元WBC世界ライト級チャンピオンで引退後はタレント、俳優として活躍したガッツ石松さん(本名鈴木有二)が6月2日に肺炎のため東京都内の病院で亡くなった。76歳だった。自ら設立してオーナーを務めたガッツエンタープライズが11日に明らかにした。葬儀はすでに近親者のみで済ませている。

日本人初の世界ライト級王者・ガッツ石松
ガッツ石松は栃木県上都賀郡粟野町(現鹿沼市)の生まれ。中学卒業後に上京しヨネクラジム入りし、17歳でプロ・デビューした。この時は本名だったが、その後鈴木石松からガッツ石松とリングネームを変え、72年にピンチヒッターで出場した東洋ライト級タイトル戦で王者門田新一に勝ってタイトルを獲得。これを機にチャンスが開けた。
海外で2度の挑戦(2度目の相手はロベルト・デュラン)は実らなかったが、1974年4月11日、交通ゼネストのさなかに東京・蔵前国技館で行われたWBC世界ライト級タイトル戦で王者ロドルフォ・ゴンサレス(メキシコ)に挑戦。ベテラン王者を圧倒し、最後は自称「幻の右」を決めて8回KO勝ちし、新チャンピオンとなった。

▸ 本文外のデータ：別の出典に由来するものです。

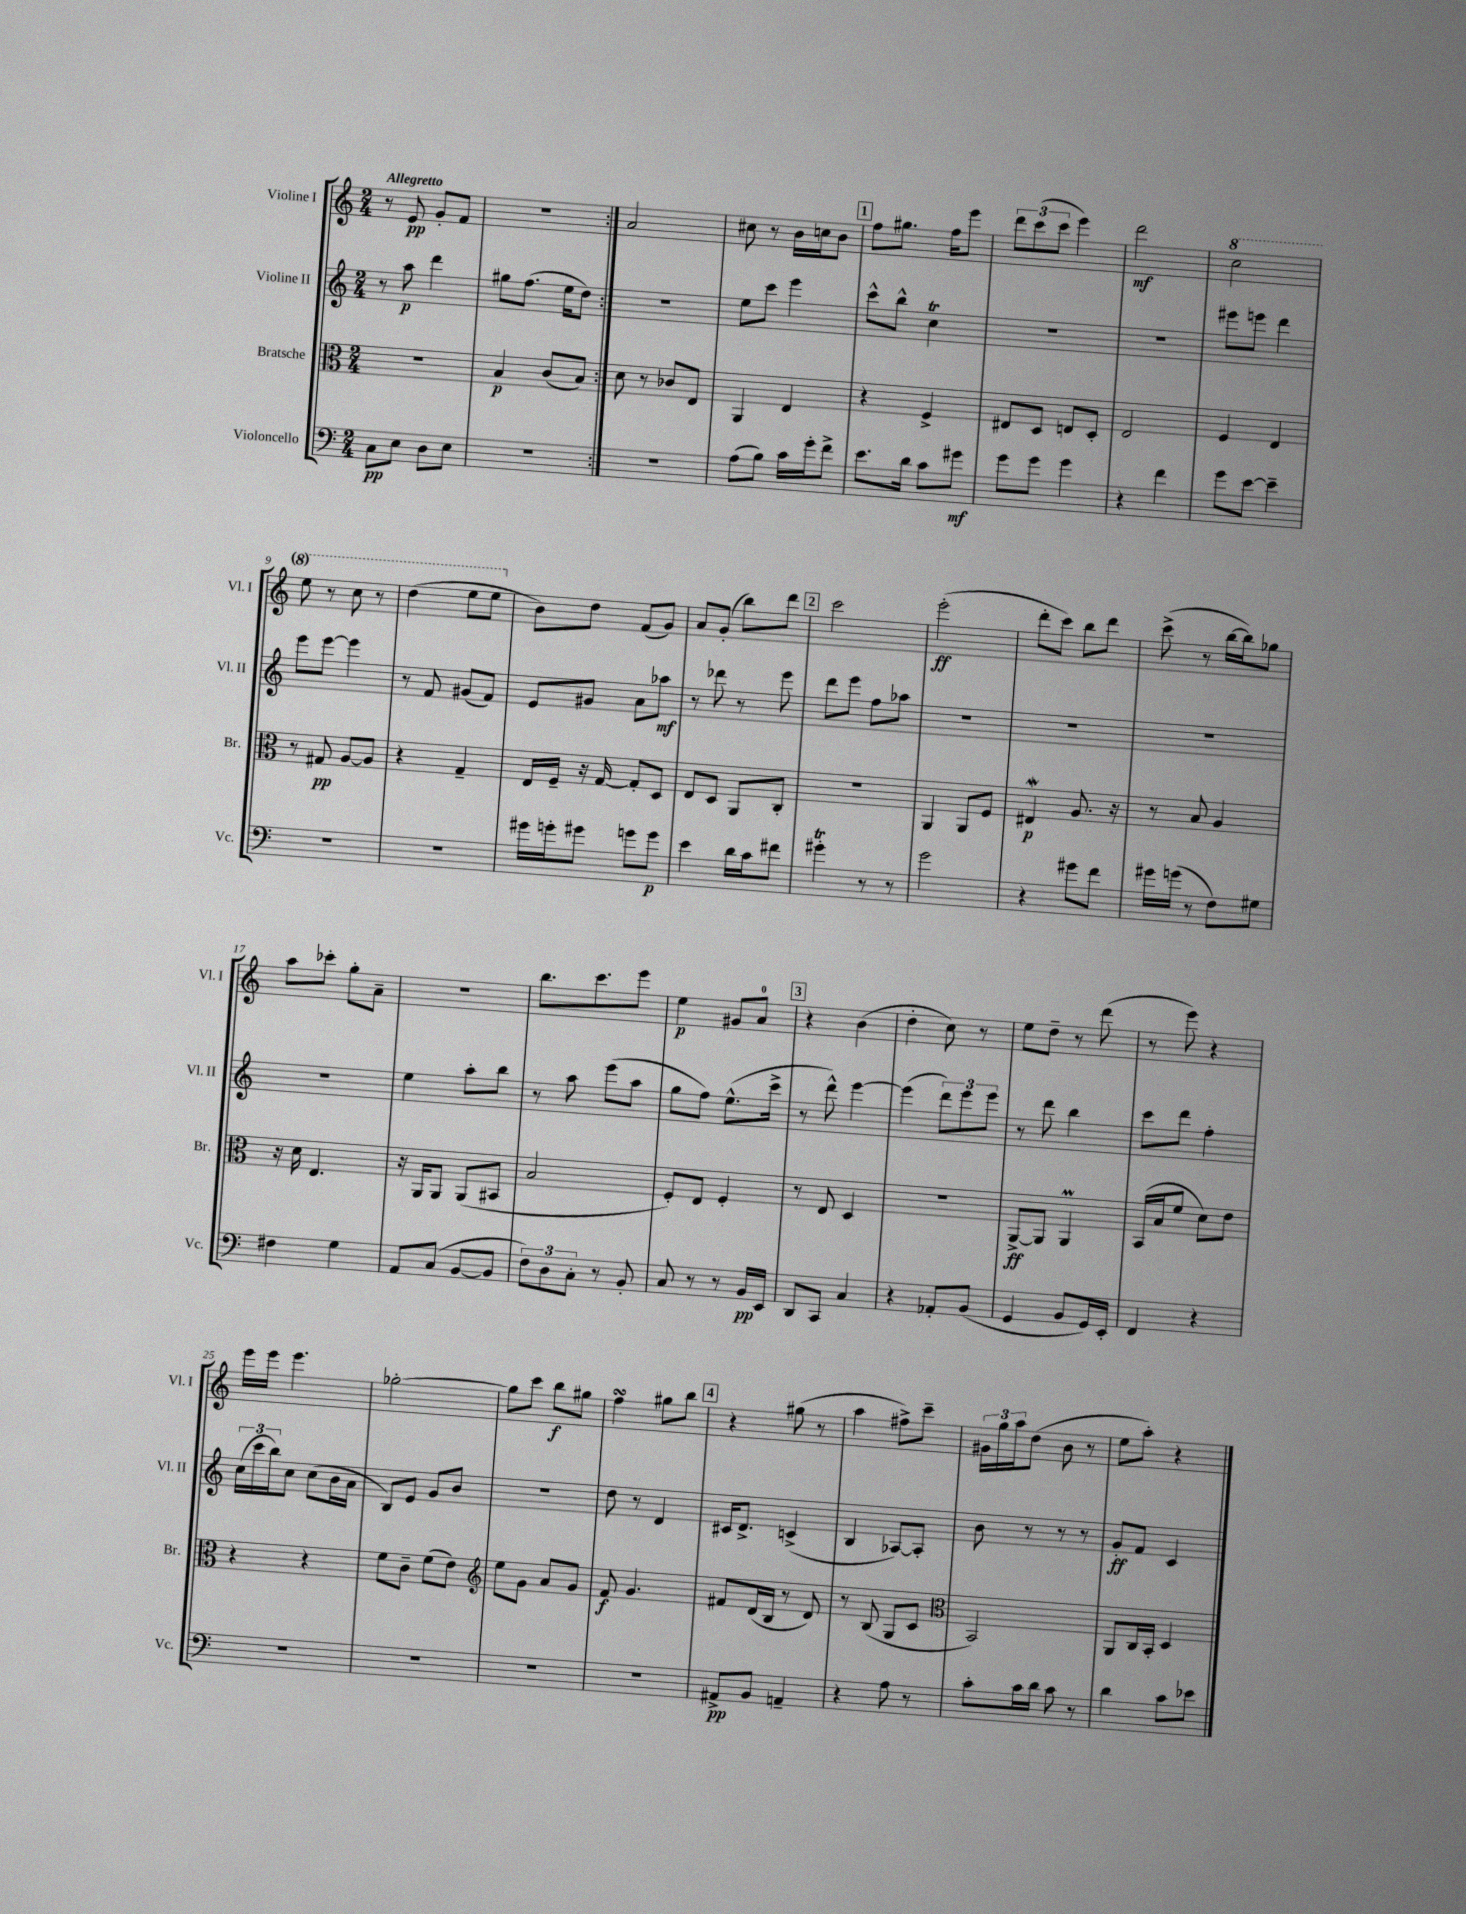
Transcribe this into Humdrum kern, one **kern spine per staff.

**kern	**dynam	**kern	**dynam	**kern	**dynam	**kern	**dynam
*part4	*part4	*part3	*part3	*part2	*part2	*part1	*part1
*staff4	*staff4	*staff3	*staff3	*staff2	*staff2	*staff1	*staff1
*I"Violoncello	*	*I"Bratsche	*	*I"Violine II	*	*I"Violine I	*
*I'Vc.	*	*I'Br.	*	*I'Vl. II	*	*I'Vl. I	*
*clefF4	*	*clefC3	*	*clefG2	*	*clefG2	*
*k[]	*	*k[]	*	*k[]	*	*k[]	*
*M2/4	*	*M2/4	*	*M2/4	*	*M2/4	*
=1	=1	=1	=1	=1	=1	=1	=1
!	!	!	!	!	!	!LO:TX:a:B:t=Allegretto	!
8C\L	pp	2r	.	8r	.	8r	.
8E\J	.	.	.	8aa\	p	8e/	pp
8D\L	.	.	.	4ddd\	.	8g'/L	.
8E\J	.	.	.	.	.	8f/J	.
=2	=2	=2	=2	=2	=2	=2	=2
2r	.	4B/	p	8gg#X\L	.	2r	.
.	.	.	.	(8.ff\J	.	.	.
.	.	(8c/L	.	.	.	.	.
.	.	.	.	16ee\KL	.	.	.
.	.	8B/J)	.	8dd\J)	.	.	.
=3:|!	=3:|!	=3:|!	=3:|!	=3:|!	=3:|!	=3:|!	=3:|!
2r	.	8d\	.	2r	.	2a/	.
.	.	8r	.	.	.	.	.
.	.	8c-X/L	.	.	.	.	.
.	.	8E/J	.	.	.	.	.
=4	=4	=4	=4	=4	=4	=4	=4
(8A\L	.	4AA/	.	8ee\L	.	8cc#X\	.
8B\J)	.	.	.	8ccc\J	.	8r	.
16c\LL	.	4E/	.	4eee\	.	16b\LL	.
16g'\J	.	.	.	.	.	16ccn\J	.
8f^\J	.	.	.	.	.	8b\J	.
!!LO:REH:place=s1:t=1
=5	=5	=5	=5	=5	=5	=5	=5
8.e\L	.	4r	.	8ccc^^\L	.	8ff\L	.
.	.	.	.	8bb^^\J	.	8.gg#X\J	.
16d\Jk	.	.	.	.	.	.	.
8c\L	.	4F^/	.	4ccT\	.	.	.
.	.	.	.	.	.	16ff\KL	.
8g#X\J	mf	.	.	.	.	8eee\J	.
=6	=6	=6	=6	=6	=6	=6	=6
8g\L	.	8E#X/L	.	2r	.	12ddd\L	.
.	.	.	.	.	.	(12ccc\	.
8g\J	.	8D/J	.	.	.	.	.
.	.	.	.	.	.	12ccc\J	.
4g\	.	8En/L	.	.	.	4eee\)	.
.	.	8D'/J	.	.	.	.	.
=7	=7	=7	=7	=7	=7	=7	=7
4r	.	2E/	.	2r	.	2ddd\	mf
4f\	.	.	.	.	.	.	.
=8	=8	=8	=8	=8	=8	=8	=8
*	*	*	*	*	*	*8va	*
8g\L	.	4F/	.	8eee#X\L	.	2ccc\	.
[8e\J	.	.	.	8eeen\J	.	.	.
4e~\]	.	4E/	.	4ddd\	.	.	.
!!LO:LB:g=z
=9	=9	=9	=9	=9	=9	=9	=9
2r	.	8r	.	8eee\L	.	8eee\	.
.	.	8G#X/	pp	[8eee\J	.	8r	.
.	.	[8A/L	.	4eee\]	.	8ccc\	.
.	.	8A/J]	.	.	.	8r	.
=10	=10	=10	=10	=10	=10	=10	=10
2r	.	4r	.	8r	.	(4ddd\	.
.	.	.	.	8f/	.	.	.
.	.	4G~/	.	(8g#X/L	.	8eee\L	.
.	.	.	.	8f/J)	.	8eee\J	.
=11	=11	=11	=11	=11	=11	=11	=11
*	*	*	*	*	*	*X8va	*
16g#X\LL	.	16E/LL	.	8e/L	.	8b\L)	.
16gn'\J	.	16F~/JJ	.	.	.	.	.
8g#X\J	.	16r	.	8g#X/J	.	8dd\J	.
.	.	[16G/	.	.	.	.	.
8gn\L	.	8G'/L]	.	8a\L	.	(8f/L	.
8g\J	p	8D/J	.	8aa-X\J	mf	8g/J)	.
=12	=12	=12	=12	=12	=12	=12	=12
4e\	.	8E/L	.	8r	.	8a/L	.
.	.	8D/J	.	8ddd-X\	.	(8g'/J	.
16d\LL	.	8AA/L	.	8r	.	8bb\L)	.
16c\J	.	.	.	.	.	.	.
8f#X\J	.	8C'/J	.	8eee\	.	8ddd\J	.
!!LO:REH:place=s1:t=2
=13	=13	=13	=13	=13	=13	=13	=13
4g#Xt'\	.	2r	.	8ddd\L	.	2ccc\	.
.	.	.	.	8eee\J	.	.	.
8r	.	.	.	8ff\L	.	.	.
8r	.	.	.	8aa-X\J	.	.	.
=14	=14	=14	=14	=14	=14	=14	=14
2g\	.	4AA/	.	2r	.	(2eee'\	ff
.	.	8AA/L	.	.	.	.	.
.	.	8F/J	.	.	.	.	.
=15	=15	=15	=15	=15	=15	=15	=15
4r	.	4E#XW/	p	2r	.	8ddd'\L	.
.	.	.	.	.	.	8ccc\J)	.
8g#X\L	.	8.A/	.	.	.	8bb\L	.
8f\J	.	.	.	.	.	8ddd\J	.
.	.	16r	.	.	.	.	.
=16	=16	=16	=16	=16	=16	=16	=16
16g#X\LL	.	8r	.	2r	.	(8ccc^\	.
(16gn\JJ	.	.	.	.	.	.	.
8r	.	8B/	.	.	.	8r	.
8F\L)	.	4A/	.	.	.	[16bb\LL	.
.	.	.	.	.	.	16bb\J])	.
8G#X\J	.	.	.	.	.	8gg-X\J	.
!!LO:LB:g=z
=17	=17	=17	=17	=17	=17	=17	=17
4F#X\	.	16r	.	2r	.	8aa\L	.
.	.	16d\	.	.	.	.	.
.	.	4.E/	.	.	.	8ccc-X'\J	.
4G\	.	.	.	.	.	8gg'\L	.
.	.	.	.	.	.	8a~\J	.
=18	=18	=18	=18	=18	=18	=18	=18
8AA/L	.	16r	.	4ee\	.	2r	.
.	.	16AA/KL	.	.	.	.	.
(8C/J	.	8AA/J	.	.	.	.	.
[8BB/L	.	(8AA/L	.	8aa'\L	.	.	.
8BB/J]	.	8BB#X/J	.	8bb\J	.	.	.
=19	=19	=19	=19	=19	=19	=19	=19
12F\L)	.	2B/	.	8r	.	8.bb\L	.
12D\	.	.	.	.	.	.	.
.	.	.	.	8aa\	.	.	.
12C'\J	.	.	.	.	.	.	.
.	.	.	.	.	.	8.ccc\	.
8r	.	.	.	(8eee\L	.	.	.
8BB'/	.	.	.	8aa\J	.	8eee\J	.
=20	=20	=20	=20	=20	=20	=20	=20
8C/	.	8F'/L)	.	8gg\L	.	4ee\	p
8r	.	8E/J	.	8ff\J)	.	.	.
8r	.	4F'/	.	(8.ee^^\L	.	8g#X/L	.
16BB/LL	pp	.	.	.	.	8a/J	.
16EE/JJ	.	.	.	16ccc^\Jk	.	.	.
!!LO:REH:place=s1:t=3
=21	=21	=21	=21	=21	=21	=21	=21
8DD/L	.	8r	.	8r	.	4r	.
8CC/J	.	8E/	.	8ddd^^\)	.	.	.
4C/	.	4D/	.	[4eee\	.	(4b\	.
=22	=22	=22	=22	=22	=22	=22	=22
4r	.	2r	.	(4eee\]	.	4dd'\	.
8AA-X'/L	.	.	.	12ddd\L)	.	8cc\)	.
.	.	.	.	12eee\	.	.	.
(8BB/J	.	.	.	.	.	8r	.
.	.	.	.	12eee\J	.	.	.
=23	=23	=23	=23	=23	=23	=23	=23
4GG/	.	[8AA^/L	ff	8r	.	8ee\L	.
.	.	8AA/J]	.	8ddd\	.	8dd~\J	.
8BB/L	.	4AAM/	.	4bb\	.	8r	.
16GG/L)	.	.	.	.	.	(8ddd\	.
16EE'/JJ	.	.	.	.	.	.	.
=24	=24	=24	=24	=24	=24	=24	=24
4FF/	.	(16BB/LL	.	8ccc\L	.	8r	.
.	.	16B/J	.	.	.	.	.
.	.	8f/J	.	8ddd\J	.	8eee\)	.
4r	.	8d\L)	.	4ff'\	.	4r	.
.	.	8e\J	.	.	.	.	.
!!LO:LB:g=z
=25	=25	=25	=25	=25	=25	=25	=25
2r	.	4r	.	(24cc\LL	.	16eee\LL	.
.	.	.	.	24ccc\	.	.	.
.	.	.	.	.	.	16eee\JJ	.
.	.	.	.	24bb\J)	.	.	.
.	.	.	.	8cc\J	.	4.eee\	.
.	.	4r	.	(8cc\L	.	.	.
.	.	.	.	16b\L	.	.	.
.	.	.	.	16a\JJ	.	.	.
=26	=26	=26	=26	=26	=26	=26	=26
2r	.	8f\L	.	8B/L)	.	[2gg-X'\	.
.	.	8c~\J	.	8e/J	.	.	.
.	.	(8f\L	.	8g/L	.	.	.
.	.	8e\J)	.	8b/J	.	.	.
=27	=27	=27	=27	=27	=27	=27	=27
*	*	*clefG2	*	*	*	*	*
2r	.	8ee\L	.	2r	.	8gg-\L]	.
.	.	8g\J	.	.	.	8ccc\J	.
.	.	8a/L	.	.	.	8bb\L	f
.	.	8g/J	.	.	.	8gg#X\J	.
=28	=28	=28	=28	=28	=28	=28	=28
2r	.	8f/	f	8dd\	.	4ffsSSs\	.
.	.	4.g/	.	8r	.	.	.
.	.	.	.	4d/	.	8gg#X\L	.
.	.	.	.	.	.	8bb\J	.
!!LO:REH:place=s1:t=4
=29	=29	=29	=29	=29	=29	=29	=29
8AA#X^/L	pp	8f#X/L	.	16c#X/KL	.	4r	.
.	.	.	.	8.d^/J	.	.	.
8BB/J	.	(16d/L	.	.	.	.	.
.	.	16B/JJ	.	.	.	.	.
4AAn~/	.	8r	.	(4cn^/	.	(8gg#X\	.
.	.	8d/)	.	.	.	8r	.
=30	=30	=30	=30	=30	=30	=30	=30
4r	.	8r	.	4B/	.	4aa\	.
.	.	(8B/	.	.	.	.	.
8A\	.	8G/L	.	[8A-X/L)	.	8ff#X^\L)	.
8r	.	8c/J	.	8A-'/J]	.	8ccc~\J	.
=31	=31	=31	=31	=31	=31	=31	=31
*	*	*clefC3	*	*	*	*	*
8c'\L	.	2BB/)	.	8b\	.	24g#X\LL	.
.	.	.	.	.	.	24gg\	.
.	.	.	.	.	.	24aa\J	.
16c\L	.	.	.	8r	.	(8dd\J	.
16d\JJ	.	.	.	.	.	.	.
8c\	.	.	.	8r	.	8b\	.
8r	.	.	.	8r	.	8r	.
=32	=32	=32	=32	=32	=32	=32	=32
4d\	.	8AA/L	.	8g'/L	ff	8ee\L	.
.	.	16C/L	.	8f/J	.	8aa'\J)	.
.	.	16BB'/JJ	.	.	.	.	.
8c\L	.	4D/	.	4c/	.	4r	.
8e-X\J	.	.	.	.	.	.	.
==	==	==	==	==	==	==	==
*-	*-	*-	*-	*-	*-	*-	*-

ライト級で日本人ボクサーが世界チャンピオンになったのはガッツ石松が初めて。その後も畑山隆則、小堀佑介しか出ていない。
1976年プエルトリコのサンファンでエステバン・デヘススに判定負けするまで5度王座を防衛した。通算51戦31勝17KO14敗6分。
東洋チャンピオン時代に弟の喧嘩に助太刀して8人の相手をKOしたとして逮捕された。この事件のイメージが強かったからか、ボクシングも喧嘩スタイルと誤解されることもあったが、実際は往年の技巧派米倉健司会長仕込みの右のボクサーファイター。ジャブのうまい基本のしっかりしたボクサーだった。70年代前半、先輩の柴田国明とともに世界チャンピオンとしてヨネクラジムの隆盛を支えた。

今年3月、大嶋拳闘倶楽部のジム開きで。「マイクを掴んでいないと立っていられない」と冗談をいっていたが
引退後はタレント、俳優として活躍し、個性的なバイプレーヤーとして多くのテレビや映画に出演。また自ら制作も手掛け、「カンバック」では主演と監督も務めた。96年には衆院選挙に自民党から出馬したが、これは落選。この時に抱えた3億円とも言われる借金を返済するためがむしゃらにテレビや映画に出まくり、これによりいっそう知名度を高めるとともに、借金も返済したという。
2010年には「プロボクシング世界チャンピオン会」の名称で引退した元世界チャンピオンの親睦会を設立し、24年に浜田剛史さんにバトンタッチするまで自ら会長を務めていた。去る3月8日、大嶋拳闘俱楽部のジム開きに招かれ挨拶した時が、公の場に現れたガッツさんの最後の姿となった。